## [Excerpt]
########
Failure to Maintain Oxygen Therapy Protocols and Equipment Cleanliness
Penalty
Summary
The facility failed to ensure that oxygen (O2) orders were in place for one resident and did not maintain O2 concentrator filters free of dust or store nasal cannulas in bags while not in use for two residents. For one resident with a history of respiratory disorders and congestive heart failure, there was no physician's order for oxygen therapy, despite the resident being observed with a nasal cannula connected to an oxygen concentrator set at two liters per minute. The concentrator's cabinet filter was visibly dusty, and the nasal cannula was left exposed to open air rather than being bagged as required by facility policy. Staff interviews confirmed the absence of an oxygen order and uncertainty regarding responsibility for cleaning the filters and proper storage of the nasal cannula. For another resident with a diagnosis of acute respiratory failure with hypoxia, the oxygen concentrator was observed to be missing a cabinet filter on multiple occasions, and the nasal cannula was also left exposed to open air when not in use. The resident did have a physician's order for oxygen therapy as needed to maintain oxygen saturation at or above 90%. Staff interviews revealed a lack of awareness about the need for filters on the concentrators and confirmed that all concentrators should have clean filters installed. These findings were based on observations, record reviews, and staff interviews.
########
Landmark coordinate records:

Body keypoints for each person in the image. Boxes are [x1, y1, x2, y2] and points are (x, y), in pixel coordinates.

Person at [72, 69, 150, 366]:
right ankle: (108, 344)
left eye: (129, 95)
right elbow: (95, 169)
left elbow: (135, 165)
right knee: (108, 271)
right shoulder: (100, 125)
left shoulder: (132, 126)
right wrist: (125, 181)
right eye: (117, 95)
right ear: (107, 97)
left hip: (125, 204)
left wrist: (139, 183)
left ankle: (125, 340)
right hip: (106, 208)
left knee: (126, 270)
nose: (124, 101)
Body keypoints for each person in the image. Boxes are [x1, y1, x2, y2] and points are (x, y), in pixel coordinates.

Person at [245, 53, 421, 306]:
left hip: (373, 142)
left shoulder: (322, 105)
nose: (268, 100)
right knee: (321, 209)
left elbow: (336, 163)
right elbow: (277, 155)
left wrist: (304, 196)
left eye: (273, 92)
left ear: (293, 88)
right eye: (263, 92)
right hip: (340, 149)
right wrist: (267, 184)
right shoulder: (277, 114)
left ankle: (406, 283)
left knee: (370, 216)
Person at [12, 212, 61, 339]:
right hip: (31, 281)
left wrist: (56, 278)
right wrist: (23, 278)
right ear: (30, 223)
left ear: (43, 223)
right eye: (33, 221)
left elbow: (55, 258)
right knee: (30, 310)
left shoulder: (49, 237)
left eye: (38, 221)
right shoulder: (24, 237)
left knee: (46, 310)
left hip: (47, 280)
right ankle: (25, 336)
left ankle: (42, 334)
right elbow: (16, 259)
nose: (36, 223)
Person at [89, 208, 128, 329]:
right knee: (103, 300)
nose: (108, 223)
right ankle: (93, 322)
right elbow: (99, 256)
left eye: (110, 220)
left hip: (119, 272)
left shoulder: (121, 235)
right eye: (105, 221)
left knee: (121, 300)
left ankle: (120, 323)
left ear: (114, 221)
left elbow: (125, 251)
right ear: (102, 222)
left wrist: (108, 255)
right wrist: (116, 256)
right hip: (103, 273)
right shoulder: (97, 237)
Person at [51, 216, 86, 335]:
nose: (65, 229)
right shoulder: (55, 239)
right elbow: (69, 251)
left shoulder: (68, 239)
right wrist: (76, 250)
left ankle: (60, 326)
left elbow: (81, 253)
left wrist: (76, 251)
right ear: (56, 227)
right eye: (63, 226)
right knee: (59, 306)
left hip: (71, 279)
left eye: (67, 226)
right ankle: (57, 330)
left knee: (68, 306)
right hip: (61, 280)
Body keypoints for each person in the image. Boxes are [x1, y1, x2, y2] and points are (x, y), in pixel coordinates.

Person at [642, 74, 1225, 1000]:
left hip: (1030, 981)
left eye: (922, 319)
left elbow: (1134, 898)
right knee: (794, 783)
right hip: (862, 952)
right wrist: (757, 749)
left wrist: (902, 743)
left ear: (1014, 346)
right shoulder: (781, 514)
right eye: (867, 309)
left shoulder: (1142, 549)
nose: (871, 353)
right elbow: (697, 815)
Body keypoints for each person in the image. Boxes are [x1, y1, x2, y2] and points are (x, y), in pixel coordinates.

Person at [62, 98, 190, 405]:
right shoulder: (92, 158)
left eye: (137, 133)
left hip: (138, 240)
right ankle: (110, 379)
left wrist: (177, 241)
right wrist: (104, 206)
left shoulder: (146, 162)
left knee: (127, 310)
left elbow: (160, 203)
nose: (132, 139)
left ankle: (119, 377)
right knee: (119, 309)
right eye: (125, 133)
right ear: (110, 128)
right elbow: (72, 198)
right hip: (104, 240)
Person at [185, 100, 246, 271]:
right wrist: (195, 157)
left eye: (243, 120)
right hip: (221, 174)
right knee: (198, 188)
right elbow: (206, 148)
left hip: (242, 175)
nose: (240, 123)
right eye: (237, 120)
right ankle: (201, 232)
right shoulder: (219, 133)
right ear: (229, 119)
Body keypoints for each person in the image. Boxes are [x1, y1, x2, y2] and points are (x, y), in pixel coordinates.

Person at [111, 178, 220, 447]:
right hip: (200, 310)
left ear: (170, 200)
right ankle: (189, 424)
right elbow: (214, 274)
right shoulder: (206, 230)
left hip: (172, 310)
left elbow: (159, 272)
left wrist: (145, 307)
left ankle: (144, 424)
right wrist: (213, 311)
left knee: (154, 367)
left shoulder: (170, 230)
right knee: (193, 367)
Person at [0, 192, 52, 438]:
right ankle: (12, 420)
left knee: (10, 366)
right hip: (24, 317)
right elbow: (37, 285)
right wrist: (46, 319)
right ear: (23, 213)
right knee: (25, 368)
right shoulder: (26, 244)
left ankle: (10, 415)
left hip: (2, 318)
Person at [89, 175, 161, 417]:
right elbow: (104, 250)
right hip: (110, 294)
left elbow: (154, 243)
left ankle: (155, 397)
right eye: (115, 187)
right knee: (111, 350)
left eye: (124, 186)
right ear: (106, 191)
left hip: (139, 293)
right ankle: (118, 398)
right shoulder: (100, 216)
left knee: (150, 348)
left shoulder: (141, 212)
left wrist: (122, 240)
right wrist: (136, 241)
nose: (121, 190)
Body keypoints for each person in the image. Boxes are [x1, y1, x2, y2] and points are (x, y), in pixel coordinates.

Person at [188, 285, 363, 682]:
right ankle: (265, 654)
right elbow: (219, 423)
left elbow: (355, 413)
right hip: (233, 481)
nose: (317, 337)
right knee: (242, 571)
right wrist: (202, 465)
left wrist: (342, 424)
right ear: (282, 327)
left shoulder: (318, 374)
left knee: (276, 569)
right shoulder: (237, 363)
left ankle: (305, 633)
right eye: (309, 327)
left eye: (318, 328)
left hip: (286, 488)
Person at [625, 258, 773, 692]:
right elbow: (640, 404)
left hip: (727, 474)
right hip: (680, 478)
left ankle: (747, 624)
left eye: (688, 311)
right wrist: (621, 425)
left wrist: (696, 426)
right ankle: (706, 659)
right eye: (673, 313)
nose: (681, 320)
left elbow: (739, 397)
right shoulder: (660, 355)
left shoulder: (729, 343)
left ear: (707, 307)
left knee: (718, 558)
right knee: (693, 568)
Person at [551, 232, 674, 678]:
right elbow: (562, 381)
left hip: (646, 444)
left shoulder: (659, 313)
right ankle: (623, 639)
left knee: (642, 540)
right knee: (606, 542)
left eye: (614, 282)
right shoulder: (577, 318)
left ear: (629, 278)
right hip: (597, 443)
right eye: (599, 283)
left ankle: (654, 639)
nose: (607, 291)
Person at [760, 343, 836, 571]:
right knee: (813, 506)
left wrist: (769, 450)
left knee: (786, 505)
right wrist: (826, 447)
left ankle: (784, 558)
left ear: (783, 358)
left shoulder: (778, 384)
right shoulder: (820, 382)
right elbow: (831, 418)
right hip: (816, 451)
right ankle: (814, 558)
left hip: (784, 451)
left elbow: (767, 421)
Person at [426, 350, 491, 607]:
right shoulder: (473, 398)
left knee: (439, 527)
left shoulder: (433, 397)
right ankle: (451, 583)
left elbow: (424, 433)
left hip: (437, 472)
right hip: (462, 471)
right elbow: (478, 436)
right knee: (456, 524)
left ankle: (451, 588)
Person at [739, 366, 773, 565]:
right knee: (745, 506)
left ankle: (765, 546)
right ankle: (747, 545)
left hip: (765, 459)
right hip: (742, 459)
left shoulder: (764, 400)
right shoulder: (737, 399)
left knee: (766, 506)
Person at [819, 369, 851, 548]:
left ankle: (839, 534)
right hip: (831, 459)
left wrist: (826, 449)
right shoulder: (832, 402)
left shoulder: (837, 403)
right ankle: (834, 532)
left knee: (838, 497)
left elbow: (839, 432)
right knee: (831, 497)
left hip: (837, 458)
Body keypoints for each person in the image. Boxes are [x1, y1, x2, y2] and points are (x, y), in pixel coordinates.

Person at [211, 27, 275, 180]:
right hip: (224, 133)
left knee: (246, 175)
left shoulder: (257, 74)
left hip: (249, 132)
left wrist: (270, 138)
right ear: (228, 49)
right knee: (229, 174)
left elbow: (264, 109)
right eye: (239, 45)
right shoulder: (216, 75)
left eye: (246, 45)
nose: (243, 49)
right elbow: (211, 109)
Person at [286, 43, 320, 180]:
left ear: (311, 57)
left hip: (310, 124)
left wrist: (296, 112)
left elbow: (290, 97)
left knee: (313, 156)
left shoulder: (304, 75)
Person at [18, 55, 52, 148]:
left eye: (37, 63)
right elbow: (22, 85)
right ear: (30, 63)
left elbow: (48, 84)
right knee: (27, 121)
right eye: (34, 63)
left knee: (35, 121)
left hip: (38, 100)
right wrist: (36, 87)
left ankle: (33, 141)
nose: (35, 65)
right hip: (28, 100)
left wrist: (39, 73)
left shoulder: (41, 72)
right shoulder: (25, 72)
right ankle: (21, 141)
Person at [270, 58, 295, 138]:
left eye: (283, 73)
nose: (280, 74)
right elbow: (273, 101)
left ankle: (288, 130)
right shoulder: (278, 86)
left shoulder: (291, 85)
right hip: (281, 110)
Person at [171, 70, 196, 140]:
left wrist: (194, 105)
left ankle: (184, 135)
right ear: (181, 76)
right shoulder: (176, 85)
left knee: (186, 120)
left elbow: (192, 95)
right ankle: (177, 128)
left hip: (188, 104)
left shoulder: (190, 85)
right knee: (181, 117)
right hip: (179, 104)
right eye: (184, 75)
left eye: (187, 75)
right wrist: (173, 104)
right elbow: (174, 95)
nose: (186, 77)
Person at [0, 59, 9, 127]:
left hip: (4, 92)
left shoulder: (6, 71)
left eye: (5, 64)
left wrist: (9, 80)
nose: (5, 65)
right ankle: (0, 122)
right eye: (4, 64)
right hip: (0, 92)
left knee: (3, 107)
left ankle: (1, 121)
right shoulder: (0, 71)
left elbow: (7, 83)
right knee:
########
## [Problem requirements]
Echo back the entire report on oxygen therapy and equipment cleanliness, word for word.

## [Solution]
Failure to Maintain Oxygen Therapy Protocols and Equipment Cleanliness
Penalty
Summary
The facility failed to ensure that oxygen (O2) orders were in place for one resident and did not maintain O2 concentrator filters free of dust or store nasal cannulas in bags while not in use for two residents. For one resident with a history of respiratory disorders and congestive heart failure, there was no physician's order for oxygen therapy, despite the resident being observed with a nasal cannula connected to an oxygen concentrator set at two liters per minute. The concentrator's cabinet filter was visibly dusty, and the nasal cannula was left exposed to open air rather than being bagged as required by facility policy. Staff interviews confirmed the absence of an oxygen order and uncertainty regarding responsibility for cleaning the filters and proper storage of the nasal cannula. For another resident with a diagnosis of acute respiratory failure with hypoxia, the oxygen concentrator was observed to be missing a cabinet filter on multiple occasions, and the nasal cannula was also left exposed to open air when not in use. The resident did have a physician's order for oxygen therapy as needed to maintain oxygen saturation at or above 90%. Staff interviews revealed a lack of awareness about the need for filters on the concentrators and confirmed that all concentrators should have clean filters installed. These findings were based on observations, record reviews, and staff interviews.